The so-called FAANG stocks have long been a favorite among investors around the world, and for good reason. These and similar companies are basically technology-focused, delivering excellent growth and returns for investors. Now, however, a report from Bloomberg suggests that there could be stronger performances among some of the lesser-known tech companies. What’s the best way to access these companies? through exchange-traded funds (ETFs).
Tech IPOs show strength
Some newly public tech companies outperformed their more established large-cap peers, the report said. Thanks to this performance, the small-cap ETF, which focuses on recently listed stocks, rose 7.6% in the first half of June. By comparison, the Nasdaq 100 gained 4.8% over the same period, while the S&P 500 gained 3.1%.
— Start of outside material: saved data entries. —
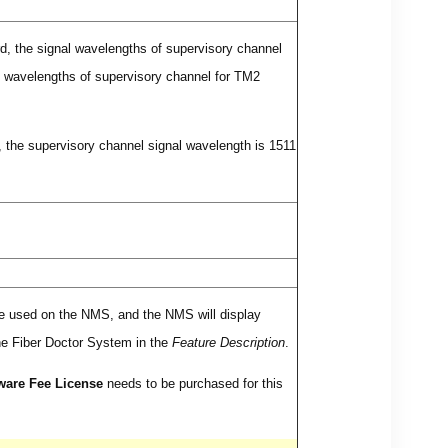
, the signal wavelengths of supervisory channel
al wavelengths of supervisory channel for TM2
 the supervisory channel signal wavelength is 1511
 be used on the NMS, and the NMS will display
the Fiber Doctor System in the
Feature Description
.
ware Fee License
needs to be purchased for this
Dubbed the Renaissance IPO ETF (IPO), the ETF has been successful thanks to the boom of several new entrants to the tech industry. These include Chinese video entertainment company iQiyi (IQ), Spotify Technology SA (SPOT), Snap Inc. (SNAP) and Dropbox, Inc. (DBX). Notably, the list of stocks in the fund’s basket doesn’t feature any big names in tech. People won’t find companies like Facebook, Inc. (FB) or Alphabet Inc. (GOOGL) because they’re too far from their own IPOs to qualify. (See also: How to keep track of an upcoming IPO.)
The Renaissance IPO ETF tracks newly public companies based on market capitalization. To be included in the fund’s holdings, companies must be in the top 80% or so of new IPOs that have not yet been included in major U.S. stock indexes such as the S&P 500 or Nasdaq Composite. To best capitalize on the success of these new entrants into the public trading arena, the Renaissance IPO ETF is adding names on a “fast entry” basis, especially if the IPO is sizable. Additional companies are reviewed quarterly and added to this schedule.
Regardless of the success or failure of the stock post-IPO, names are removed from the fund two years after its first day of trading. It’s this last point that makes IPO funds different from many other ETFs. While some foundations are content to hold successful companies for a long time, IPOs are always looking for new names. It aims to continually revitalize its holdings by guaranteeing that no stocks are included in its basket for more than two years.
Currently, Spotify is the fund’s largest holding, making up more than 7% of its portfolio. United States Foods Holdings (USFD) came in second with a weight of 5.7%. Snap is a close second with 5.4% of the portfolio. Still, iQiyi has been the most important IPO name to date. As of mid-June, the success of iQIYI led to an increase of more than 57% for the month.
While the IPO depends on the success of the latest public offering, it has been a lucrative model so far. Overall, U.S. tech IPOs have been growing rapidly this year, with a weighted average increase of 77% by issue size. By comparison, the average return for newly public non-tech U.S. companies was just 12%.
“Some people think this is the Uber market, and we’re going to be operating until the Uber IPO happens,” said Rett Wallace, chief executive of Triton Research, adding that “people are excited about big companies.” As long as tech As the “big companies” continue to exist in the IPO space, it looks like the Renaissance IPO ETF will continue to be a success. (For more reading, check out: The ups and downs of IPOs.)